# DATA TO EXAMINE
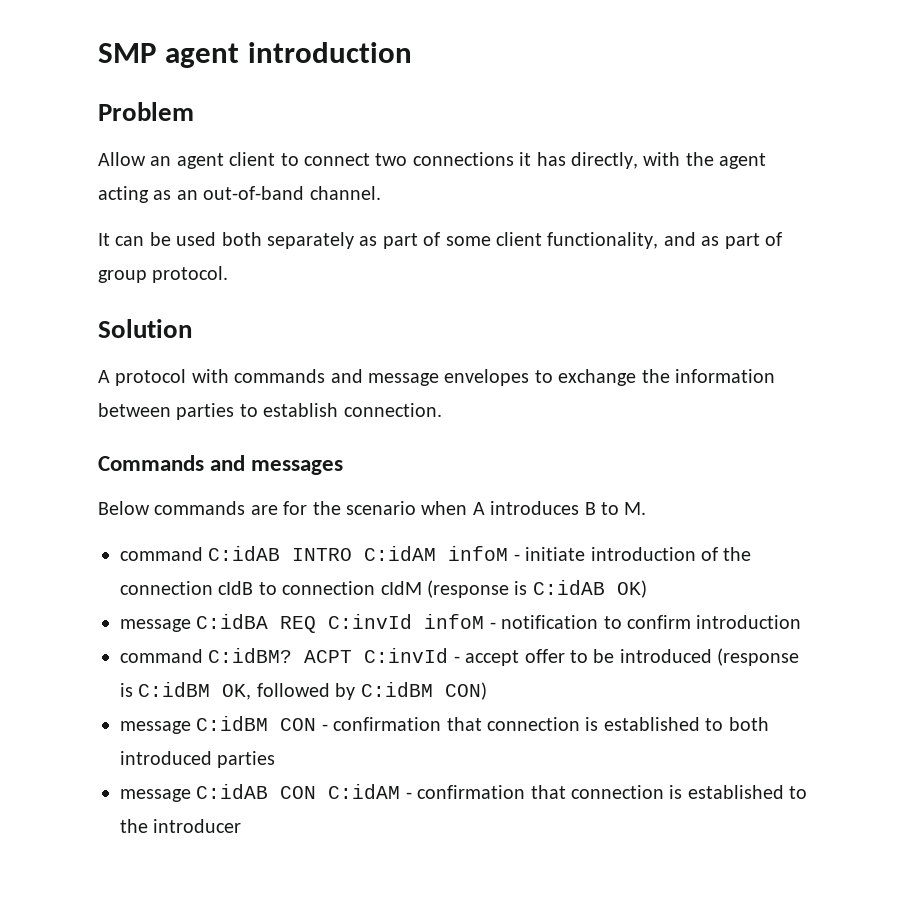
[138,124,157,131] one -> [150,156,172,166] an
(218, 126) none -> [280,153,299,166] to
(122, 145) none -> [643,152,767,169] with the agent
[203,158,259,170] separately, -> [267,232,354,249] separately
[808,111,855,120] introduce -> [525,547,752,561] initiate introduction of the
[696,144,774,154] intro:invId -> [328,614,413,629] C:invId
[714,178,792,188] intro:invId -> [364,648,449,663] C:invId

# WHAT IS EXPECTED
Each line of the records above that includes the string "none" should be counted. Report the total alone.

# SOLUTION TO THE EXERCISE
2